La procédure examinée cette semaine portait sur le renouvellement du dépôt de la marque Havana Club aux États-Unis. Bacardi soutenait que l’enregistrement détenu par Cubaexport aurait dû expirer en 2006. À l’époque, l’embargo américain contre Cuba empêchait Cubaexport d’obtenir certaines autorisations administratives nécessaires au renouvellement de la marque. Selon Bacardi, ce défaut aurait dû entraîner la perte définitive des droits sur le nom Havana Club aux États-Unis. Mais les juges n’ont pas suivi cette analyse. Ils ont estimé qu’une licence accordée en 2016 par l’Office of Foreign Assets Control (OFAC) avait régularisé la situation et permis un renouvellement valable de la marque. En conséquence, la décision du Bureau américain des marques (USPTO) de renouveler Havana Club en 2016 demeure valide.

 

La bataille judiciaire n’est pas terminée

Malgré cette défaite, Bacardi affirme que Cubaexport pourrait rencontrer de nouvelles difficultés pour prolonger encore ses droits aux États-Unis. En effet, une loi américaine adoptée fin 2024, le No Stolen Trademarks Honored in America Act, interdit désormais aux autorités américaines de reconnaître certaines marques considérées comme ayant été confisquées par le gouvernement cubain après la révolution castriste. Bacardi estime que cette nouvelle législation pourrait empêcher tout futur renouvellement de la marque Havana Club détenue par Cubaexport.
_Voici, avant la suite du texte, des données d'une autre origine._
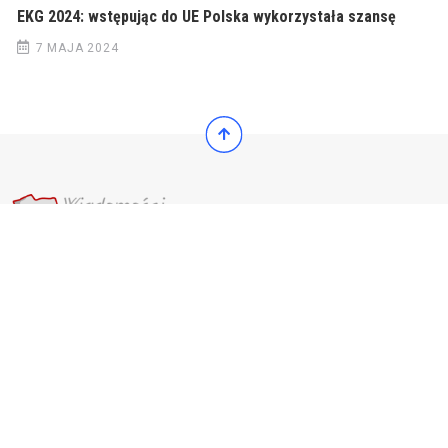
EKG 2024: wstępując do UE Polska wykorzystała szansę
7 MAJA 2024
© 2022 Wiadomości Polska
© 2022 Wiadomości Polska
Exit mobile version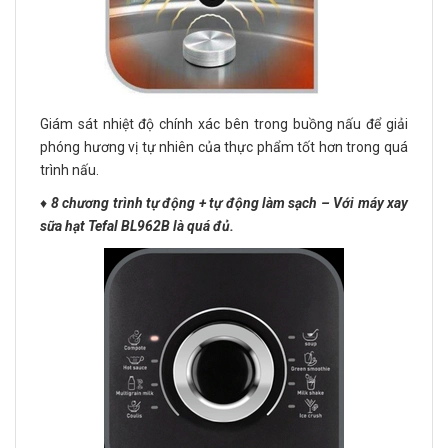
Giám sát nhiệt độ chính xác bên trong buồng nấu để giải
phóng hương vị tự nhiên của thực phẩm tốt hơn trong quá
trình nấu.
♦️
8 chương trình tự động + tự động làm sạch – Với máy xay
sữa hạt Tefal BL962B là quá đủ.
Pour l’heure, deux rhums différents portant le même nom coexistent aujourd’hui selon les marchés : le Havana Club cubain vendu dans la plupart des pays du monde et le Havana Club de Bacardi, fabriqué à Porto Rico et commercialisé aux États-Unis. Une situation comparable avec le monde du cigare où plusieurs marques historiques cubaines (Romeo y Julieta, Montecristo, Partagás, La Gloria Cubana…) sont exploitées par Habanos S.A. partout dans le monde et par d’autres groupes (STG, Tabacalera USA…) aux Etats-Unis. Sans parler du conflit plus récent sur l’utilisation de la marque Cohiba.
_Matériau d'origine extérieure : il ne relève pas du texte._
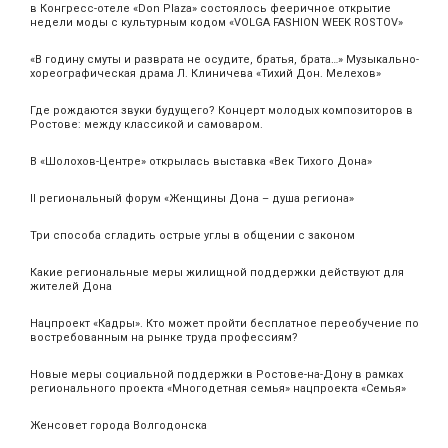
в Конгресс-отеле «Don Plaza» состоялось фееричное открытие
недели моды с культурным кодом «VOLGA FASHION WEEK ROSTOV»
«В годину смуты и разврата не осудите, братья, брата…» Музыкально-
хореографическая драма Л. Клиничева «Тихий Дон. Мелехов»
Где рождаются звуки будущего? Концерт молодых композиторов в
Ростове: между классикой и самоваром.
В «Шолохов-Центре» открылась выставка «Век Тихого Дона»
II региональный форум «Женщины Дона – душа региона»
Три способа сгладить острые углы в общении с законом
Какие региональные меры жилищной поддержки действуют для
жителей Дона
Нацпроект «Кадры». Кто может пройти бесплатное переобучение по
востребованным на рынке труда профессиям?
Новые меры социальной поддержки в Ростове-на-Дону в рамках
регионального проекта «Многодетная семья» нацпроекта «Семья»
Женсовет города Волгодонска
Comme dans l’affaire Havana Club, plusieurs questions se retrouvent au cœur de ces conflits : la validité des nationalisations cubaines des années 1960, la transmission des droits des familles exilées, la reconnaissance internationale des marques selon les juridictions, l’impact des sanctions et de l’embargo américain, la coexistence de produits portant parfois le même nom sur des marchés différents.